Goncalves declined to comment and a representative from Cleveland-Cliffs did not respond to a request for comment. Nippon Steel and the Treasury Department, which leads CFIUS, also declined to comment. U.S. Steel said the company will continue to fight for this deal in response to questions for this story. The White House said neither Goncalves nor his comments played a role in Biden's decision to kill the deal. It said on Friday that the proposed purchase presented national security concerns.

JP Morgan declined to comment, but a note to clients summarizing its March 2024 industrials conference mentions the event with Goncalves, saying "management reiterated its expectation that the deal will not close." A participant in the call confirmed Goncalves' forecast Biden would soon take aim at the deal.

While Goncalves made similar comments about the deal to analysts on three earnings calls this year, his private remarks made throughout 2024 about the deal process show the extent of his effort to cast doubt on Nippon's bid for U.S. Steel. His comments sometimes preceded drops in the U.S. Steel share price, Nippon Steel and U.S. Steel told CFIUS.

Cleveland-Cliffs has previously expressed interest in making another bid.

The steelmaker, which has been led by Brazilian-born Goncalves for over a decade, made the unsolicited bid for U.S. Steel with support from the United Steelworkers union, arguing the companies combined would "create a lower-cost, more innovative, and stronger domestic supplier."

But U.S. Steel raised concerns a tie-up with Cleveland-Cliffs risked being shot down by antitrust regulators because it would consolidate the supply of steel to U.S. automakers and put up to 95% of U.S. iron ore production under the control of one company. U.S. Steel's board rejected the offer.

Nippon Steel's December all-cash offer was valued at twice Cleveland-Cliffs' price, and Nippon later promised to revitalize U.S. Steel's aging mills with investment from an allied nation.

But the offer became politicized, with both Biden and Republican President-Elect Donald Trump pledging to kill the deal as they wooed voters in the swing state of Pennsylvania where U.S. Steel is headquartered.

Trump and Biden both asserted the company should remain American-owned after USW President David McCall expressed his opposition to the tie-up.

Biden's objections led to "impermissible undue influence" from the White House on CFIUS's national security review of the tie-up, the companies alleged in a letter obtained by Reuters last month that also contained the summaries of the investor calls with Goncalves.

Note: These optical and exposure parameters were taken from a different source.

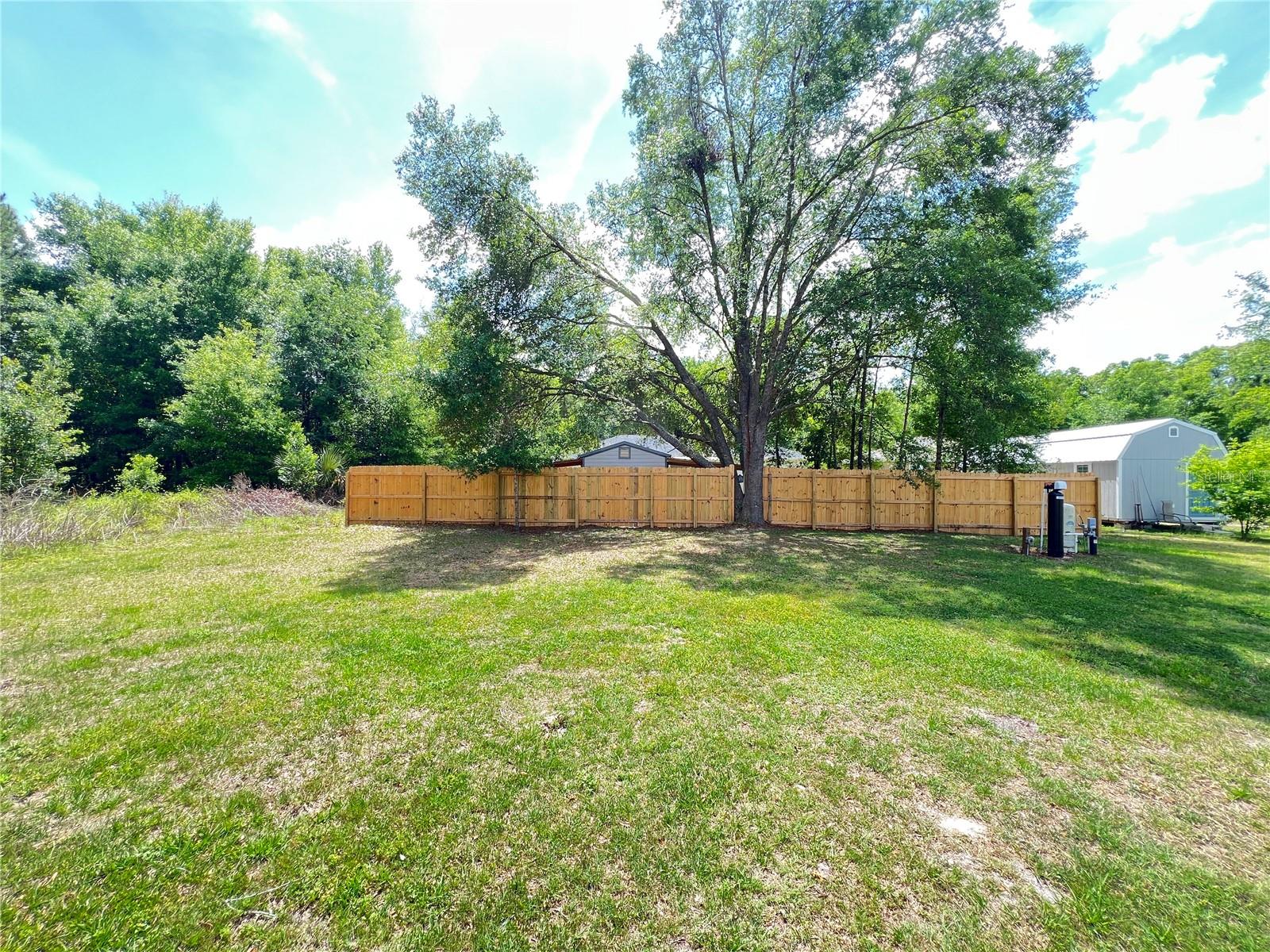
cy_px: 476
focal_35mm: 13
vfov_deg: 89.9
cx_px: 635
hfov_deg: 106.2
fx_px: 477
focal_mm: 1.57
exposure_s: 1/113
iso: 32
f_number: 1.8
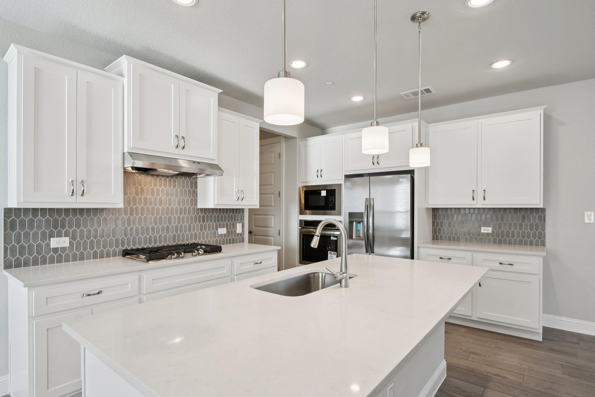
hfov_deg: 90.0
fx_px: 297
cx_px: 298
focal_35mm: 18
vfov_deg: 67.4
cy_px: 198
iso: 400
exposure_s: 1/80
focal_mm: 12
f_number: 8
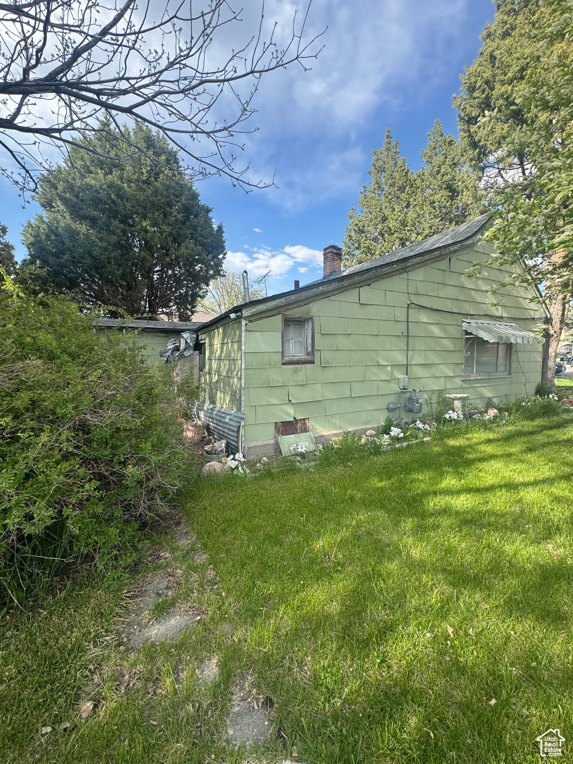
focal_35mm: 14
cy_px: 382
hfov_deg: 85.7
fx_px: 309
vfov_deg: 102.1
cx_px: 286
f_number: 2.2
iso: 40
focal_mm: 2.22
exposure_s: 1/675
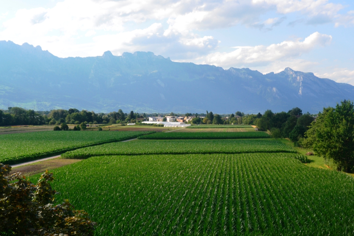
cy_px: 118
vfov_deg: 26.5
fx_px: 502
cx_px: 177
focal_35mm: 51
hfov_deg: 38.9
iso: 400
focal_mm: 34
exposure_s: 1/320
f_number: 10
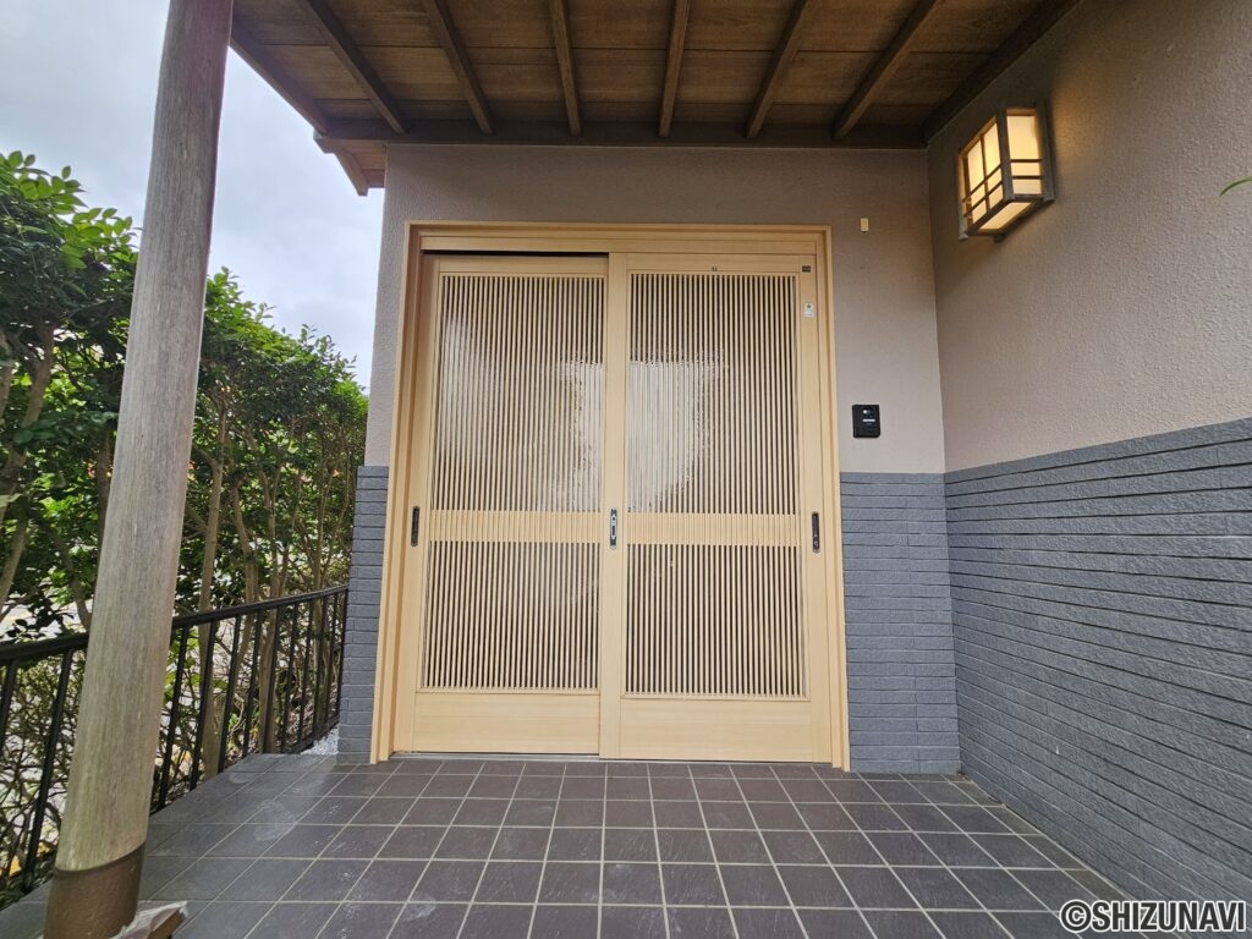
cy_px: 470
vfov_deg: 89.9
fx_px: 470
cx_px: 626
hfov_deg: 106.2
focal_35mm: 13
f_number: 2.2
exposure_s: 1/247
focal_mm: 2.2
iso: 64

Goncalves previously disputed CFIUS was considering the merits of the deal.

In a March 15 call with a top investor in U.S. Steel confirmed by a participant in the call, he said, "[T]here's no process. This is not going to be a process. CFIUS is just cover for a President to kill a deal. CFIUS is a bunch of bureaucrats, second and third level, inside the cabinet...It means the President can do whatever he wants."